Hey guys, I registered here last week I believe and wanted to ask a couple of questions about the Chapman application process for those that applied?

I'll break it up so it's not so daunting to read,

1.) As far as the introductory video goes, what did you guys do? Not stealing anyone's ideas just curious what direction people went with this? Img roommate has a GoPro and I thought strapping that to my chest would be a cool idea, although my non work hours are mostly comprised of getting the application ready so I don't know how much that would help haha.

2.) Another question I had was how many films were in y'alls visual portfolio, I currently have one thing shot and two that I've scripted to shoot as soon as I can get the actors. All shorts the longest being 10 minutes. Thoughts as far as application goes?

And that's it for now, as always I currently freelance and have done numerous Below The Line jobs so if anyone has any questions regarding that side of the industry I'd be happy to answer! Just so I'm bringing something to the table as well haha

Thanks!


----------



## rcross11 (Jul 25, 2012)

1) I'm not sure if the application has changed, but the introduction video was something that was done after acceptance and shown on the first day of your production class.

I think they have to be less than, what, 30-60 seconds? It's entirely up to you on what you want to be said about yourself in the video.

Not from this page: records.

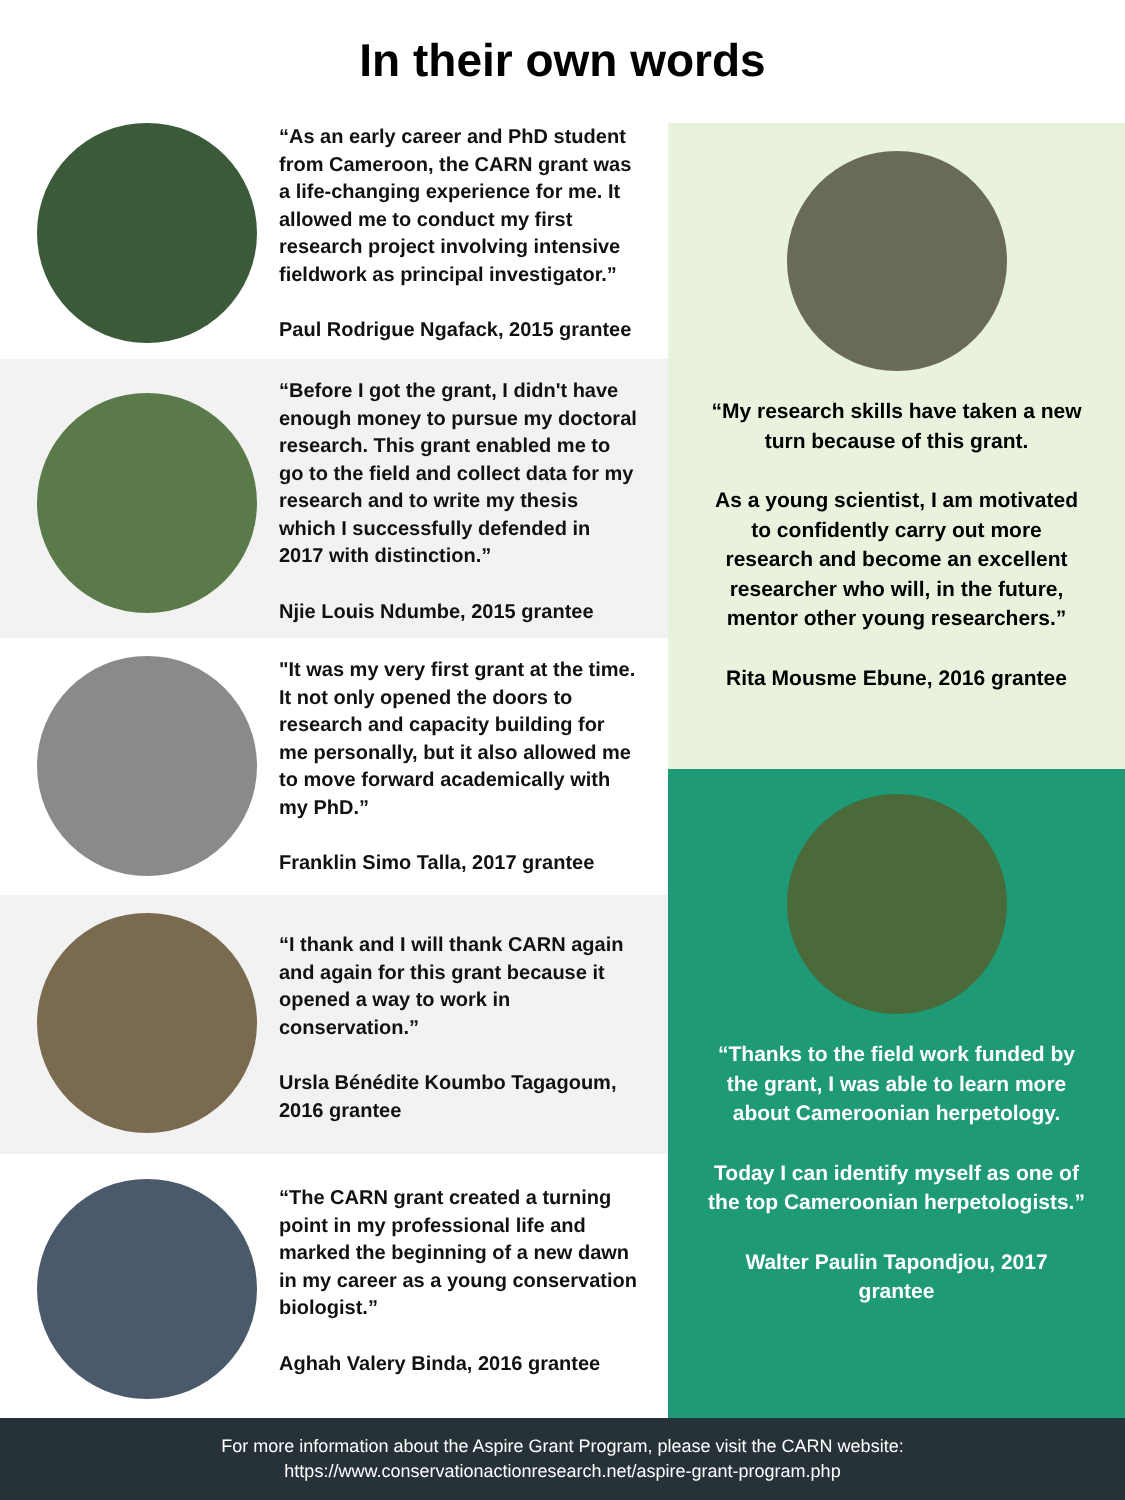In their own words
“As an early career and PhD student from Cameroon, the CARN grant was a life-changing experience for me. It allowed me to conduct my first research project involving intensive fieldwork as principal investigator.”
Paul Rodrigue Ngafack, 2015 grantee
“Before I got the grant, I didn't have enough money to pursue my doctoral research. This grant enabled me to go to the field and collect data for my research and to write my thesis which I successfully defended in 2017 with distinction.”
Njie Louis Ndumbe, 2015 grantee
"It was my very first grant at the time. It not only opened the doors to research and capacity building for me personally, but it also allowed me to move forward academically with my PhD.”
Franklin Simo Talla, 2017 grantee
“I thank and I will thank CARN again and again for this grant because it opened a way to work in conservation.”
Ursla Bénédite Koumbo Tagagoum, 2016 grantee
“The CARN grant created a turning point in my professional life and marked the beginning of a new dawn in my career as a young conservation biologist.”
Aghah Valery Binda, 2016 grantee
“My research skills have taken a new turn because of this grant.
As a young scientist, I am motivated to confidently carry out more research and become an excellent researcher who will, in the future, mentor other young researchers.”
Rita Mousme Ebune, 2016 grantee
“Thanks to the field work funded by the grant, I was able to learn more about Cameroonian herpetology.
Today I can identify myself as one of the top Cameroonian herpetologists.”
Walter Paulin Tapondjou, 2017 grantee
For more information about the Aspire Grant Program, please visit the CARN website:
https://www.conservationactionresearch.net/aspire-grant-program.php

2) As a director, I was only allowed to submit ONE complete work, which could have been a short or a feature. I imagine cinematographers submitted a reel. I'm not sure what the other emphases did.

They are looking for your ability to tell a story. I would bet that most people submit rudimentary videos, if any at all. Concentrate on the writing.


----------



## KeepItDownHomeCuz (Aug 6, 2012)

Thanks for the response! On the Website they mention that a 2-5 minute introductory video is to be included in the application. I figured they were looking for storytelling ability, I had a couple of ideas for the video, I just what directions others went. 

Thanks again for the response! I take it you are a Chapman Student? How do you like the program?


----------